La nausée monte en moi comme une marée noire. Le mélange de chicorée amère et de moutarde brûlante tapisse l'intérieur de ma bouche, une torture chimique. J'ai l'impression d'avoir mâché du poison. Chaque parcelle de mon corps veut expulser cette horreur.
Mais je ne lui donnerai pas cette satisfaction.
Je déglutis.
C'est l'une des choses les plus difficiles que j'aie jamais faites. Le mélange infâme glisse dans ma gorge, laissant une traînée de feu et d'amertume. Mes yeux larmoient, mais je force un sourire.
« Mmmh... C'est... surprenant. »
Ma voix est un peu étranglée, mais je la contrôle. Dans ma tête, une seule pensée, froide et claire : elle va me le payer. Maintenant.
Je me tourne vers mon mari, Antoine, qui me regarde avec une curiosité innocente. Je lui tends le deuxième croissant empoisonné. Mon visage exprime une joie extatique.
« Antoine, mon amour, il faut que tu goûtes ça ! C'est la recette secrète de ta mère. C'est... indescriptible ! »
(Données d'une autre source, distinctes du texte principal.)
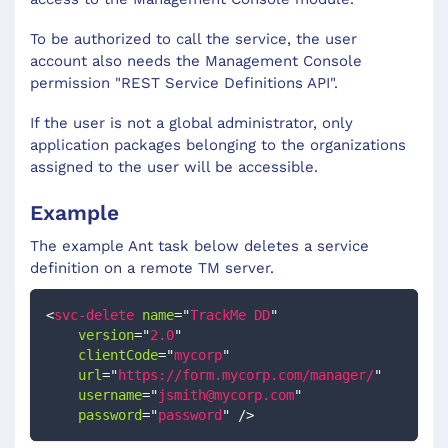
To be authorized to call the service, the user
account also needs the Management Console
permission "REST Service Definitions API".
If the user is not a global administrator, only
application packages belonging to the organizations
assigned to the user will be accessible.
Example
The example Ant task below deletes a service
definition on a remote TM server.
<
svc-delete
name
=
"
TrackMe DD
"
version
=
"
2.0
"
clientCode
=
"
mycorp
"
url
=
"
https://form.mycorp.com/manager/
"
username
=
"
jsmith@mycorp.com
"
password
=
"
password
"
/>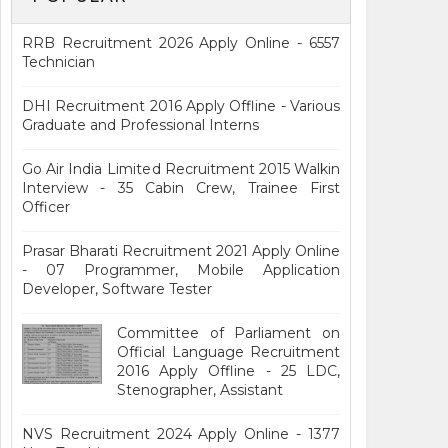
RRB Recruitment 2026 Apply Online - 6557
Technician
DHI Recruitment 2016 Apply Offline - Various
Graduate and Professional Interns
Go Air India Limited Recruitment 2015 Walkin
Interview - 35 Cabin Crew, Trainee First
Officer
Prasar Bharati Recruitment 2021 Apply Online
- 07 Programmer, Mobile Application
Developer, Software Tester
Committee of Parliament on
Official Language Recruitment
2016 Apply Offline - 25 LDC,
Stenographer, Assistant
NVS Recruitment 2024 Apply Online - 1377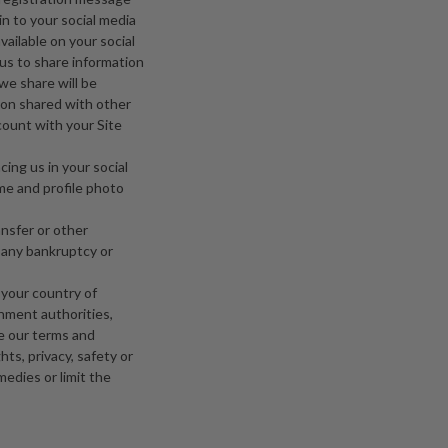
 in to your social media
vailable on your social
us to share information
we share will be
tion shared with other
count with your Site
cing us in your social
ame and profile photo
ansfer or other
h any bankruptcy or
 your country of
rnment authorities,
ce our terms and
hts, privacy, safety or
medies or limit the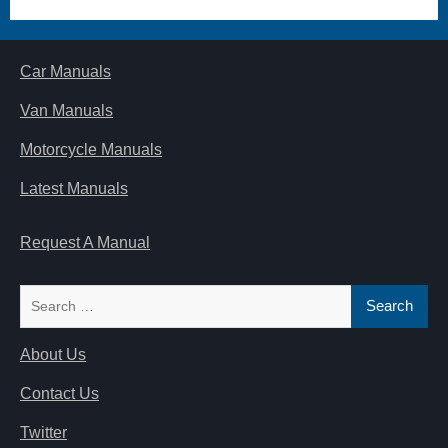
Car Manuals
Van Manuals
Motorcycle Manuals
Latest Manuals
Request A Manual
Search
for:
About Us
Contact Us
Twitter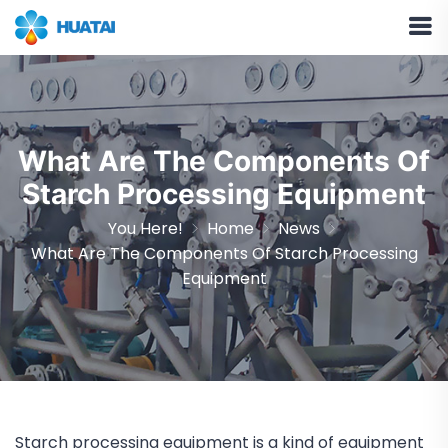
What Are The Components Of
Starch Processing Equipment
You Here!
Home
News
What Are The Components Of Starch Processing
Equipment
Starch processing equipment is a kind of equipment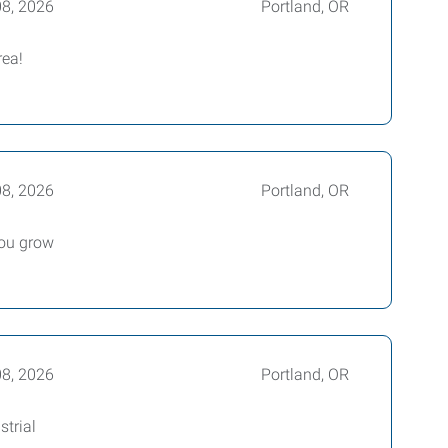
08, 2026
Portland, OR
rea!
08, 2026
Portland, OR
you grow
08, 2026
Portland, OR
trial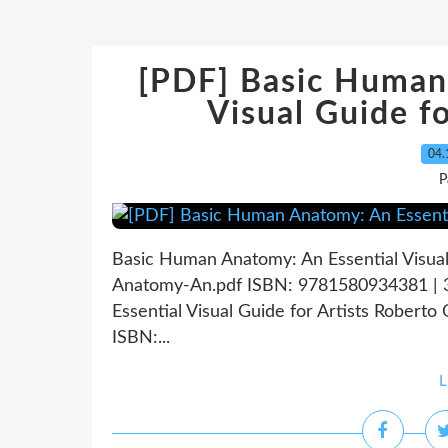
[PDF] Basic Human
Visual Guide f
04.
P
Basic Human Anatomy: An Essential Visual
Anatomy-An.pdf ISBN: 9781580934381 | 
Essential Visual Guide for Artists Roberto
ISBN:...
L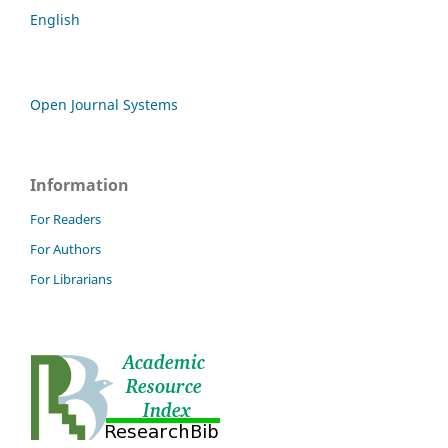
English
Open Journal Systems
Information
For Readers
For Authors
For Librarians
Il hésite une seconde. « Mais elle a dit que c'était pour toi... »
« Ne sois pas bête, on partage tout maintenant, non ? Allez, une bouchée. Pour me faire plaisir. »
Poussé par mon insistance et la pression des regards de la famille qui nous observe à l'écran, il prend le croissant. Il sourit, heureux de partager ce premier moment de complicité culinaire avec moi.
Il prend une grosse bouchée.
Son visage se fige. Ses yeux s'écarquillent. La couleur quitte ses joues. Il commence à mâcher, puis s'arrête net. Une expression de confusion, puis de dégoût pur, se peint sur ses traits. Il essaie de parler, mais seul un son étranglé sort de sa bouche.
Je me tourne alors vers mon beau-père, qui est toujours plongé dans son journal, essayant d'ignorer le monde. Je prends le croissant des mains d'Antoine, qui est maintenant en train de tousser violemment, le visage rouge.
« Papa ! Il faut absolument que vous goûtiez aussi ! C'est une merveille ! »
Je ne lui laisse pas le temps de refuser. Je lui enfourne presque le croissant dans la bouche. Surpris, il croque dedans par réflexe.
Sa réaction est encore plus spectaculaire. Il crache tout sur son journal, se lève d'un bond, le visage cramoisi.
« Mais c'est quoi cette saloperie ?! » hurle-t-il, en courant vers la cuisine pour chercher de l'eau.
Antoine, lui, a réussi à avaler, et il me regarde avec des yeux pleins de larmes et d'incompréhension. Il halète, sa gorge le brûle.
Je regarde le chaos que je viens de créer. Les deux hommes les plus importants de la vie de Madame Martin sont en train de souffrir de son propre poison. Une satisfaction glaciale m'envahit. C'est délicieux. Bien plus délicieux que ce croissant. Je me sens incroyablement bien. C'est le début de ma vengeance, et elle est aussi douce que sa farce était amère.